Sarcosine

Sarcosine
Sarcosine
IUPAC name
2-(Methylamino)acetic acid
Other names
Sarcosine
N-Methylglycine
Identifiers
CAS number 107-97-1 YesY
ChemSpider 1057 YesY
UNII Z711V88R5F YesY
EC-number 203-538-6
KEGG C00213 YesY
ChEBI CHEBI:15611 N
ChEMBL CHEMBL304383 YesY
Jmol-3D images Image 1
Properties
Molecular formula C3H7NO2
Molar mass 89.093 g/mol
Melting point

208-212 °C decomp.
Acidity (pKa) 2.23 (carboxyl), 10.01 (amino)[1]
 N (verify) (what is: YesY/N?)
Except where noted otherwise, data are given for materials in their standard state (at 25 °C, 100 kPa)
Infobox references

Sarcosine, also known as N-methylglycine, is an intermediate and byproduct in glycine synthesis and degradation. Sarcosine is metabolized to glycine by the enzyme sarcosine dehydrogenase, while glycine-N-methyl transferase generates sarcosine from glycine. Sarcosine is a natural amino acid found in muscles and other body tissues. In the laboratory, it may be synthesized from chloroacetic acid and methylamine. Sarcosine is found naturally as an intermediate in the metabolism of choline to glycine. Sarcosine is sweet to the taste and dissolves in water. It is used in manufacturing biodegradable surfactants and toothpastes as well as in other applications.

Sarcosine is ubiquitous in biological materials and is present in such foods as egg yolks, turkey, ham, vegetables, legumes, etc.

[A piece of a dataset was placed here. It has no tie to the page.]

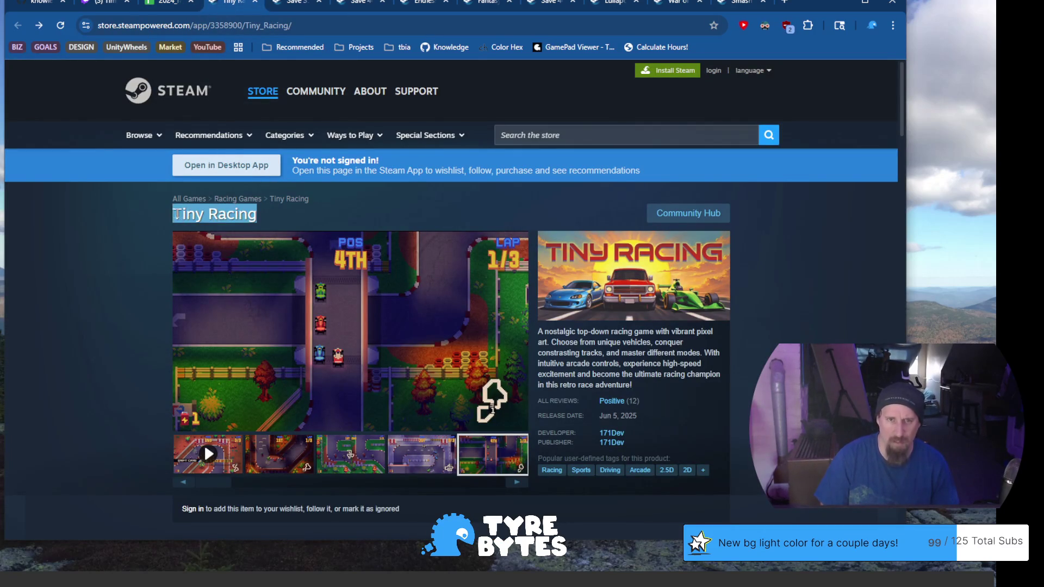
key(ctrl+n)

Sarcosine is formed from dietary intake of choline and from the metabolism of methionine, and is rapidly degraded to glycine, which, in addition to its importance as a constituent of protein, plays a significant role in various physiological processes as a prime metabolic source of components of living cells such as glutathione, creatine, purines and serine. The concentration of sarcosine in blood serum of normal human subjects is 1.59 ± 1.08 nanomolar.[2]

Contents

Clinical significance

Sarcosine has no known toxicity, as evidenced by the lack of phenotypic manifestations of sarcosinemia, an inborn error of sarcosine metabolism. Sarcosinemia can result from severe folate deficiency because of the folate requirement for the conversion of sarcosine to glycine.

Schizophrenia

Recently, sarcosine has been investigated in relation to the mental illness schizophrenia. Early evidence suggests that intake of 2 g/day sarcosine as add-on therapy to certain antipsychotics (not clozapine[3]) in schizophrenia gives significant additional reductions in both positive and negative symptomatology as well as the neurocognitive and general psychopathological symptoms that are common to the illness. Sarcosine had been tolerated well.[4] It is also under investigation for the possible prevention of schizophrenic illness during the prodromal stage of the disease. It acts as a type 1 glycine transporter inhibitor and a glycine agonist. It increases glycine concentrations in the brain thus causing increased NMDA receptor activation and a reduction in symptoms. As such, it might be an interesting treatment option and a possible new direction in the treatment of the mental illness in the future.

Depression

Major depressive disorder is a complex disease and most currently available antidepressants aiming at monoamine neurotransmission exhibit limited efficacy and cognitive effects. N-methyl-D-aspartate (NMDA), one subtype of glutamate receptors, plays an important role in learning and memory. N-methyl-D-aspartic acid (NMDA) enhancing agents, such as Sarcosine (N-methylglycine), have been used as adjunctive therapy of schizophrenia. Preliminary clinic trials indicated that intake of Sarcosine improved not only psychotic but also depressive symptoms in patients with schizophrenia.[5]

Prostate cancer marker

In a paper published in the journal Nature in 2009, sarcosine was reported to activate prostate cancer cells and to indicate the malignancy of prostate cancer cells when measured in urine.[6] Sarcosine was identified as a differential metabolite that was greatly increased during prostate cancer progression to metastasis and could be detected in urine. Sarcosine levels were also increased in invasive prostate cancer cell lines relative to benign prostate epithelial cells.[7] Sarcosine levels seemed to control the invasiveness of the cancer.[6]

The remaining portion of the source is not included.